Pesachim 37 - Cookies baked by Baitus
The Sages taught, "One cannot bake ‘thick bread’ on Passover - so says Beit Shammai, but Beit Hillel allows it." What could this mean? If it means bread one hand-breadth thick, like they used to bake in the Temple, without giving it a chance to leaven - then how can Beit Hillel allow it? Obviously, priests in the Temple could be trusted to use dry wood, hot metal ovens, etc., but not the general populace. Rather, this particular rule is just talking about abundant bread, and Beit Shammai forbid it simply because it is too much work for a holiday.
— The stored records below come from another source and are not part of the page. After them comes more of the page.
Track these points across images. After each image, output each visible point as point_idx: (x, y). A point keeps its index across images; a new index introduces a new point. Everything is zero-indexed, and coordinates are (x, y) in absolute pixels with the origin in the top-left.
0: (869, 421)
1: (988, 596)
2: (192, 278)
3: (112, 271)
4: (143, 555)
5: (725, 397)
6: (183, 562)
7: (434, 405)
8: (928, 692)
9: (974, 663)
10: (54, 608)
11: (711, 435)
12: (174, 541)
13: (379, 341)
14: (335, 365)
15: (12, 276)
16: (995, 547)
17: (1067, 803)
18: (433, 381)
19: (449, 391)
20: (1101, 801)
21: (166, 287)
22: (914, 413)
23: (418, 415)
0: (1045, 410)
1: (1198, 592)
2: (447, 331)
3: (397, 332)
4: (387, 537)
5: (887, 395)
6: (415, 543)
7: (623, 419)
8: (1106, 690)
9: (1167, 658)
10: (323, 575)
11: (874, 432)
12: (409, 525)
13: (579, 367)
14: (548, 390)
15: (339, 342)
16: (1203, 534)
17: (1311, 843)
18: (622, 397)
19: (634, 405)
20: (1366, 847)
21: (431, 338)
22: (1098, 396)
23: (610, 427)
If so, it should be applicable to all holidays! - You are right, it is, just that our teacher was teaching it on Passover, so he used the Passover name.
In general, matzah should be baked quickly, so that the dough does not get a chance to rise and become chametz. What about special cookie-formed dough for the matzah? A baker by the name of Baitus sought a permission to bake such matzot, since he was doing it very fast. However, the Sages asked him, "What will the people say? That all cookie-matzot are forbidden, but that of Baitus are allowed?" Certainly, a non-professional baker cannot do it fast enough, and for her it is forbidden.
Some reverse this logic: a home-based baker does quick, simple cookie-matzot, and for her it is allowed. However, a baker is going for fancy ones, it takes him more time, and is therefore forbidden.